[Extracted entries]
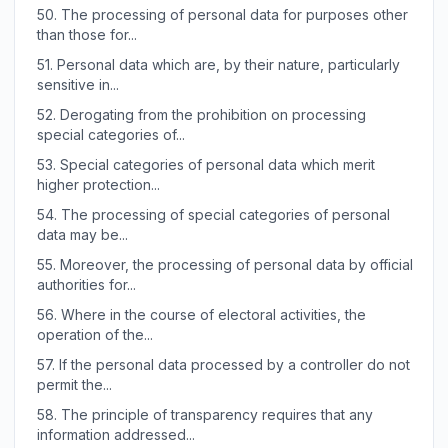
50.
The processing of personal data for purposes other
than those for...
51.
Personal data which are, by their nature, particularly
sensitive in...
52.
Derogating from the prohibition on processing
special categories of...
53.
Special categories of personal data which merit
higher protection...
54.
The processing of special categories of personal
data may be...
55.
Moreover, the processing of personal data by official
authorities for...
56.
Where in the course of electoral activities, the
operation of the...
57.
If the personal data processed by a controller do not
permit the...
58.
The principle of transparency requires that any
information addressed...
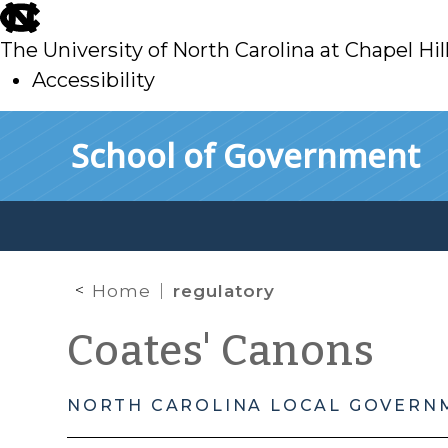
skip
to
The University of North Carolina at Chapel Hil
main
Accessibility
skip
Skip to main content
School of Government
to
main
Home
regulatory
Coates' Canons
NORTH CAROLINA LOCAL GOVERN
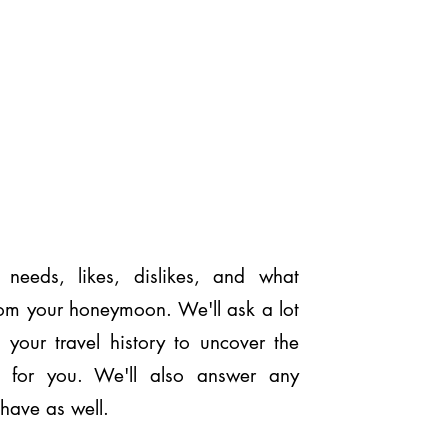
r needs, likes, dislikes, and what
rom your honeymoon. We'll ask a lot
 your travel history to uncover the
on for you. We'll also answer any
have as well.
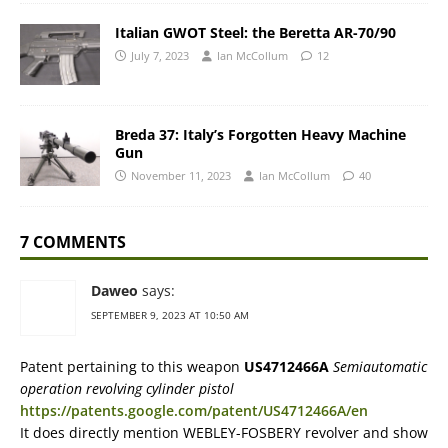
Italian GWOT Steel: the Beretta AR-70/90
July 7, 2023
Ian McCollum
12
Breda 37: Italy’s Forgotten Heavy Machine
Gun
November 11, 2023
Ian McCollum
40
7 COMMENTS
Daweo
says:
SEPTEMBER 9, 2023 AT 10:50 AM
Patent pertaining to this weapon
US4712466A
Semiautomatic
operation revolving cylinder pistol
https://patents.google.com/patent/US4712466A/en
It does directly mention WEBLEY-FOSBERY revolver and show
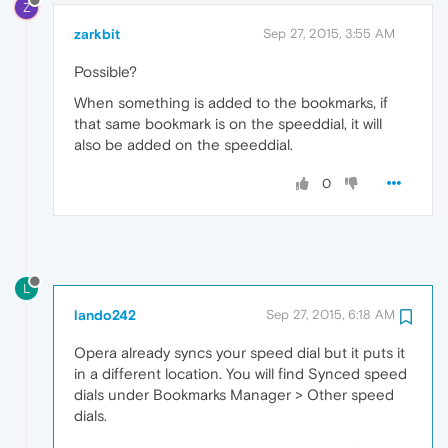
Z
zarkbit
Sep 27, 2015, 3:55 AM
Possible?
When something is added to the bookmarks, if
that same bookmark is on the speeddial, it will
also be added on the speeddial.
0
L
lando242
Sep 27, 2015, 6:18 AM
Opera already syncs your speed dial but it puts it
in a different location. You will find Synced speed
dials under Bookmarks Manager > Other speed
dials.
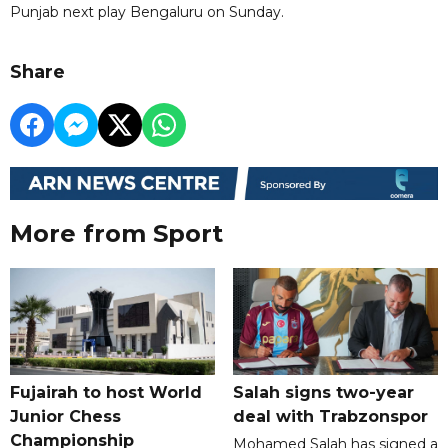
Punjab next play Bengaluru on Sunday.
Share
More from Sport
Fujairah to host World
Salah signs two-year
Junior Chess
deal with Trabzonspor
Championship
Mohamed Salah has signed a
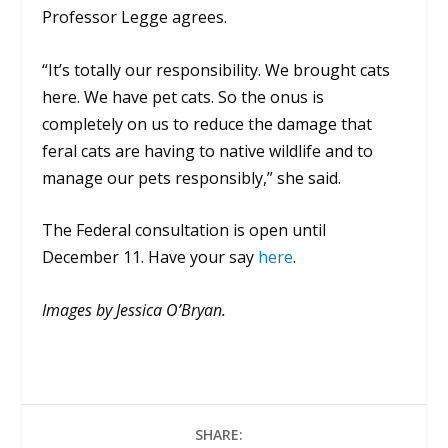
Professor Legge agrees.
“It’s totally our responsibility. We brought cats
here. We have pet cats. So the onus is
completely on us to reduce the damage that
feral cats are having to native wildlife and to
manage our pets responsibly,” she said.
The Federal consultation is open until
December 11. Have your say
here
.
Images by Jessica O’Bryan.
SHARE:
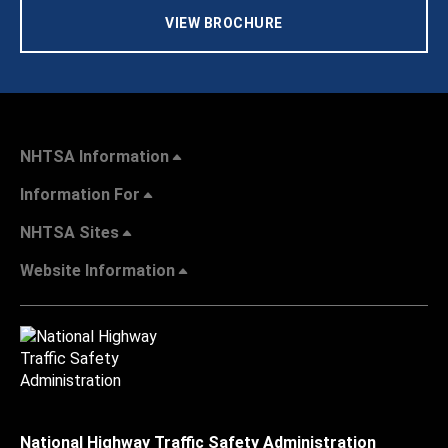
VIEW BROCHURE
NHTSA Information
Information For
NHTSA Sites
Website Information
National Highway Traffic Safety Administration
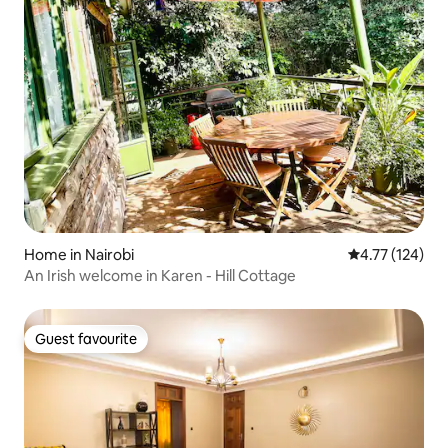
Home in Nairobi
4.77 out of 5 
4.77 (124)
An Irish welcome in Karen - Hill Cottage
Guest favourite
Guest favourite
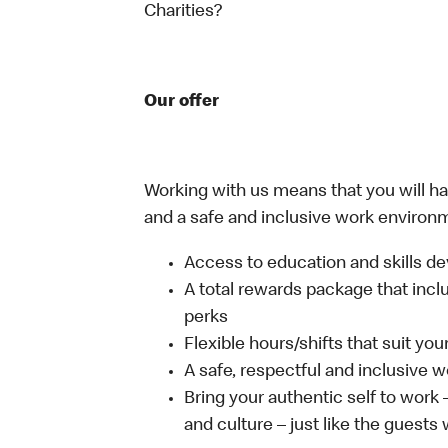
Charities?
Our offer
Working with us means that you will have
and a safe and inclusive work environm
Access to education and skills de
A total rewards package that incl
perks
Flexible hours/shifts that suit yo
A safe, respectful and inclusive 
Bring your authentic self to work
and culture – just like the guests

(Exercise)
Give every non-blank line from the one containing "Italian GWOT Steel: the Beretta AR-70/90" through the one containing "Mohamed Salah has signed a", inclusive, as a JSON list of strings with one string per line. Leave the picture markers out.

(Result for this task)
[
  "Italian GWOT Steel: the Beretta AR-70/90",
  "July 7, 2023",
  "Ian McCollum",
  "12",
  "Breda 37: Italy’s Forgotten Heavy Machine",
  "Gun",
  "November 11, 2023",
  "Ian McCollum",
  "40",
  "7 COMMENTS",
  "Daweo",
  "says:",
  "SEPTEMBER 9, 2023 AT 10:50 AM",
  "Patent pertaining to this weapon",
  "US4712466A",
  "Semiautomatic",
  "operation revolving cylinder pistol",
  "https://patents.google.com/patent/US4712466A/en",
  "It does directly mention WEBLEY-FOSBERY revolver and show",
  "Z",
  "zarkbit",
  "Sep 27, 2015, 3:55 AM",
  "Possible?",
  "When something is added to the bookmarks, if",
  "that same bookmark is on the speeddial, it will",
  "also be added on the speeddial.",
  "0",
  "L",
  "lando242",
  "Sep 27, 2015, 6:18 AM",
  "Opera already syncs your speed dial but it puts it",
  "in a different location. You will find Synced speed",
  "dials under Bookmarks Manager > Other speed",
  "dials.",
  "Punjab next play Bengaluru on Sunday.",
  "Share",
  "More from Sport",
  "Fujairah to host World",
  "Salah signs two-year",
  "Junior Chess",
  "deal with Trabzonspor",
  "Championship",
  "Mohamed Salah has signed a"
]